*** DATASET EXCERPTS ***
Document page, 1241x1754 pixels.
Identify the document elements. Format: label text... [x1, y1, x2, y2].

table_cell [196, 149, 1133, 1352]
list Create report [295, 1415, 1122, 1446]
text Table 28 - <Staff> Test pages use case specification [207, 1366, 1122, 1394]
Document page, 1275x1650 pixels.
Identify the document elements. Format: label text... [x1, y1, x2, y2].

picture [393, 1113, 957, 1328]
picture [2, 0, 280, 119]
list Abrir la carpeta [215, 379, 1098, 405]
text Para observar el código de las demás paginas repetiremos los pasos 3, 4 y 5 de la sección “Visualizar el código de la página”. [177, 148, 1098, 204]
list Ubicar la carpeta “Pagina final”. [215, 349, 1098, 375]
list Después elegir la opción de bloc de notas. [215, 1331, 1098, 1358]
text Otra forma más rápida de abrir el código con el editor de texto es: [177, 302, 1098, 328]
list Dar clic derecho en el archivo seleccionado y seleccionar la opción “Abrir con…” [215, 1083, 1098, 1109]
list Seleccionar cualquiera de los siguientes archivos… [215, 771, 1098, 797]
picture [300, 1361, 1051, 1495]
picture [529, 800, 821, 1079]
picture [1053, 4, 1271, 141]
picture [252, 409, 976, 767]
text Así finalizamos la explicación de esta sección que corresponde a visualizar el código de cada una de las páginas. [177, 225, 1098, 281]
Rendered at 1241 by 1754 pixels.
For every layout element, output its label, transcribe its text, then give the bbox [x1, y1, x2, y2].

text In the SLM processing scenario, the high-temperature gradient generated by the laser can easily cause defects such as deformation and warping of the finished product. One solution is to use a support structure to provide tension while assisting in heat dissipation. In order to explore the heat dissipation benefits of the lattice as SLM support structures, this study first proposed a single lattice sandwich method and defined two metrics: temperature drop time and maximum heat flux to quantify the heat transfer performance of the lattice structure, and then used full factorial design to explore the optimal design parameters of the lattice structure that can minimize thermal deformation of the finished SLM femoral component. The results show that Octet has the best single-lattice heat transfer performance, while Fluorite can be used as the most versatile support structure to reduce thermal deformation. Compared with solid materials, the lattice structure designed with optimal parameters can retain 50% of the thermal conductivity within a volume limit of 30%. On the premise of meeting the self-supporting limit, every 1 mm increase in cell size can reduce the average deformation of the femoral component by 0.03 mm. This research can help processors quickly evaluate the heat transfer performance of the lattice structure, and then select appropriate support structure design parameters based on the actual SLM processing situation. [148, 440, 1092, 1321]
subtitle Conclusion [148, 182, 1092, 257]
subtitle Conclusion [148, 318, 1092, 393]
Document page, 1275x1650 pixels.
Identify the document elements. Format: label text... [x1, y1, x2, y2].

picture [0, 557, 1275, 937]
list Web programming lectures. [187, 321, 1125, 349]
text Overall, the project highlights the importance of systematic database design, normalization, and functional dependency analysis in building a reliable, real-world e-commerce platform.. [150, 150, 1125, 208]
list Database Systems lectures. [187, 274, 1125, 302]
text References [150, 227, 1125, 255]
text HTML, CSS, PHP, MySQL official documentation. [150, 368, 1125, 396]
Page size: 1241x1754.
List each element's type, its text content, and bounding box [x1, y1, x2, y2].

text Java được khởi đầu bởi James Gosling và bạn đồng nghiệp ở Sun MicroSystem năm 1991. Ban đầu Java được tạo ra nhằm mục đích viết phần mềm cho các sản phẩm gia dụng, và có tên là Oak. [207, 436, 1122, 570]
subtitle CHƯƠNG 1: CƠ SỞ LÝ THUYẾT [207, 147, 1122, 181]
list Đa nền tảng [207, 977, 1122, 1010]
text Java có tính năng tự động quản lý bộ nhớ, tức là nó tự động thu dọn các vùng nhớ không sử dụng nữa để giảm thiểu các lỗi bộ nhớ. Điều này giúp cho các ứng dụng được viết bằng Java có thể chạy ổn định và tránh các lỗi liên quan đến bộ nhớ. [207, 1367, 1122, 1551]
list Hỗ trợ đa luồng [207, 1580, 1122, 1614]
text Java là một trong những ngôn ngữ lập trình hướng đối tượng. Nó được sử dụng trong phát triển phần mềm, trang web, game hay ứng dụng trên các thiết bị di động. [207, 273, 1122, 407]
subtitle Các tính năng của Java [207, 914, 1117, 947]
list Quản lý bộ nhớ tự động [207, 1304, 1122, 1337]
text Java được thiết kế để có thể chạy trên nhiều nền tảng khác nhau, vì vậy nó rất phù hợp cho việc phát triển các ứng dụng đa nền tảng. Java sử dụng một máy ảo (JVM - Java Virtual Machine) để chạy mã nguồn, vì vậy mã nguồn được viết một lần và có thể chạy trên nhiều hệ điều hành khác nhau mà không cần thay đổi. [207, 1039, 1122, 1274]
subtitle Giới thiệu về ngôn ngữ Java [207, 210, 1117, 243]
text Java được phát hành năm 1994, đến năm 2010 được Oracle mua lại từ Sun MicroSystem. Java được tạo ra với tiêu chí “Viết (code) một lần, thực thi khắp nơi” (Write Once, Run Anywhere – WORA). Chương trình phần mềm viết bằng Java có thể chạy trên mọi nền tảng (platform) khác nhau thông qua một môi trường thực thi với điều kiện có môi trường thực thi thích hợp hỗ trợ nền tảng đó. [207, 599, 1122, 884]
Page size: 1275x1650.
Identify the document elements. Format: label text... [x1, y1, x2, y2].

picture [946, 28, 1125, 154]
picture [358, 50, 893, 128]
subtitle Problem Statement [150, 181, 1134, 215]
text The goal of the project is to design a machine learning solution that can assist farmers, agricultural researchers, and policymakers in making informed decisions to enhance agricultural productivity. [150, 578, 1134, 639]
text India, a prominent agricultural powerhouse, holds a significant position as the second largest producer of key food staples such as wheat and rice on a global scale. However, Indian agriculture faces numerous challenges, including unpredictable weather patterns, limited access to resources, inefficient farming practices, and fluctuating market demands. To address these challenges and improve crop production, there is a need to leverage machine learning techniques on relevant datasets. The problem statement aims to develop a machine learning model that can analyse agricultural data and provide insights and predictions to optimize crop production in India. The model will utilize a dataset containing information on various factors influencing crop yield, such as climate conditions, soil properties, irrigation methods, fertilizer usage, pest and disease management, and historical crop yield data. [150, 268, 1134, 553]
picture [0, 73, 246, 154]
*** End of DATASET EXCERPTS ***
> _TASK BRIEF_
Repeat each entry above, matching every line exactly.

> _TASK RESPONSE_
Document page, 1241x1754 pixels.
Identify the document elements. Format: label text... [x1, y1, x2, y2].

table_cell [196, 149, 1133, 1352]
list Create report [295, 1415, 1122, 1446]
text Table 28 - <Staff> Test pages use case specification [207, 1366, 1122, 1394]
Document page, 1275x1650 pixels.
Identify the document elements. Format: label text... [x1, y1, x2, y2].

picture [393, 1113, 957, 1328]
picture [2, 0, 280, 119]
list Abrir la carpeta [215, 379, 1098, 405]
text Para observar el código de las demás paginas repetiremos los pasos 3, 4 y 5 de la sección “Visualizar el código de la página”. [177, 148, 1098, 204]
list Ubicar la carpeta “Pagina final”. [215, 349, 1098, 375]
list Después elegir la opción de bloc de notas. [215, 1331, 1098, 1358]
text Otra forma más rápida de abrir el código con el editor de texto es: [177, 302, 1098, 328]
list Dar clic derecho en el archivo seleccionado y seleccionar la opción “Abrir con…” [215, 1083, 1098, 1109]
list Seleccionar cualquiera de los siguientes archivos… [215, 771, 1098, 797]
picture [300, 1361, 1051, 1495]
picture [529, 800, 821, 1079]
picture [1053, 4, 1271, 141]
picture [252, 409, 976, 767]
text Así finalizamos la explicación de esta sección que corresponde a visualizar el código de cada una de las páginas. [177, 225, 1098, 281]
Rendered at 1241 by 1754 pixels.
For every layout element, output its label, transcribe its text, then give the bbox [x1, y1, x2, y2].

text In the SLM processing scenario, the high-temperature gradient generated by the laser can easily cause defects such as deformation and warping of the finished product. One solution is to use a support structure to provide tension while assisting in heat dissipation. In order to explore the heat dissipation benefits of the lattice as SLM support structures, this study first proposed a single lattice sandwich method and defined two metrics: temperature drop time and maximum heat flux to quantify the heat transfer performance of the lattice structure, and then used full factorial design to explore the optimal design parameters of the lattice structure that can minimize thermal deformation of the finished SLM femoral component. The results show that Octet has the best single-lattice heat transfer performance, while Fluorite can be used as the most versatile support structure to reduce thermal deformation. Compared with solid materials, the lattice structure designed with optimal parameters can retain 50% of the thermal conductivity within a volume limit of 30%. On the premise of meeting the self-supporting limit, every 1 mm increase in cell size can reduce the average deformation of the femoral component by 0.03 mm. This research can help processors quickly evaluate the heat transfer performance of the lattice structure, and then select appropriate support structure design parameters based on the actual SLM processing situation. [148, 440, 1092, 1321]
subtitle Conclusion [148, 182, 1092, 257]
subtitle Conclusion [148, 318, 1092, 393]
Document page, 1275x1650 pixels.
Identify the document elements. Format: label text... [x1, y1, x2, y2].

picture [0, 557, 1275, 937]
list Web programming lectures. [187, 321, 1125, 349]
text Overall, the project highlights the importance of systematic database design, normalization, and functional dependency analysis in building a reliable, real-world e-commerce platform.. [150, 150, 1125, 208]
list Database Systems lectures. [187, 274, 1125, 302]
text References [150, 227, 1125, 255]
text HTML, CSS, PHP, MySQL official documentation. [150, 368, 1125, 396]
Page size: 1241x1754.
List each element's type, its text content, and bounding box [x1, y1, x2, y2].

text Java được khởi đầu bởi James Gosling và bạn đồng nghiệp ở Sun MicroSystem năm 1991. Ban đầu Java được tạo ra nhằm mục đích viết phần mềm cho các sản phẩm gia dụng, và có tên là Oak. [207, 436, 1122, 570]
subtitle CHƯƠNG 1: CƠ SỞ LÝ THUYẾT [207, 147, 1122, 181]
list Đa nền tảng [207, 977, 1122, 1010]
text Java có tính năng tự động quản lý bộ nhớ, tức là nó tự động thu dọn các vùng nhớ không sử dụng nữa để giảm thiểu các lỗi bộ nhớ. Điều này giúp cho các ứng dụng được viết bằng Java có thể chạy ổn định và tránh các lỗi liên quan đến bộ nhớ. [207, 1367, 1122, 1551]
list Hỗ trợ đa luồng [207, 1580, 1122, 1614]
text Java là một trong những ngôn ngữ lập trình hướng đối tượng. Nó được sử dụng trong phát triển phần mềm, trang web, game hay ứng dụng trên các thiết bị di động. [207, 273, 1122, 407]
subtitle Các tính năng của Java [207, 914, 1117, 947]
list Quản lý bộ nhớ tự động [207, 1304, 1122, 1337]
text Java được thiết kế để có thể chạy trên nhiều nền tảng khác nhau, vì vậy nó rất phù hợp cho việc phát triển các ứng dụng đa nền tảng. Java sử dụng một máy ảo (JVM - Java Virtual Machine) để chạy mã nguồn, vì vậy mã nguồn được viết một lần và có thể chạy trên nhiều hệ điều hành khác nhau mà không cần thay đổi. [207, 1039, 1122, 1274]
subtitle Giới thiệu về ngôn ngữ Java [207, 210, 1117, 243]
text Java được phát hành năm 1994, đến năm 2010 được Oracle mua lại từ Sun MicroSystem. Java được tạo ra với tiêu chí “Viết (code) một lần, thực thi khắp nơi” (Write Once, Run Anywhere – WORA). Chương trình phần mềm viết bằng Java có thể chạy trên mọi nền tảng (platform) khác nhau thông qua một môi trường thực thi với điều kiện có môi trường thực thi thích hợp hỗ trợ nền tảng đó. [207, 599, 1122, 884]
Page size: 1275x1650.
Identify the document elements. Format: label text... [x1, y1, x2, y2].

picture [946, 28, 1125, 154]
picture [358, 50, 893, 128]
subtitle Problem Statement [150, 181, 1134, 215]
text The goal of the project is to design a machine learning solution that can assist farmers, agricultural researchers, and policymakers in making informed decisions to enhance agricultural productivity. [150, 578, 1134, 639]
text India, a prominent agricultural powerhouse, holds a significant position as the second largest producer of key food staples such as wheat and rice on a global scale. However, Indian agriculture faces numerous challenges, including unpredictable weather patterns, limited access to resources, inefficient farming practices, and fluctuating market demands. To address these challenges and improve crop production, there is a need to leverage machine learning techniques on relevant datasets. The problem statement aims to develop a machine learning model that can analyse agricultural data and provide insights and predictions to optimize crop production in India. The model will utilize a dataset containing information on various factors influencing crop yield, such as climate conditions, soil properties, irrigation methods, fertilizer usage, pest and disease management, and historical crop yield data. [150, 268, 1134, 553]
picture [0, 73, 246, 154]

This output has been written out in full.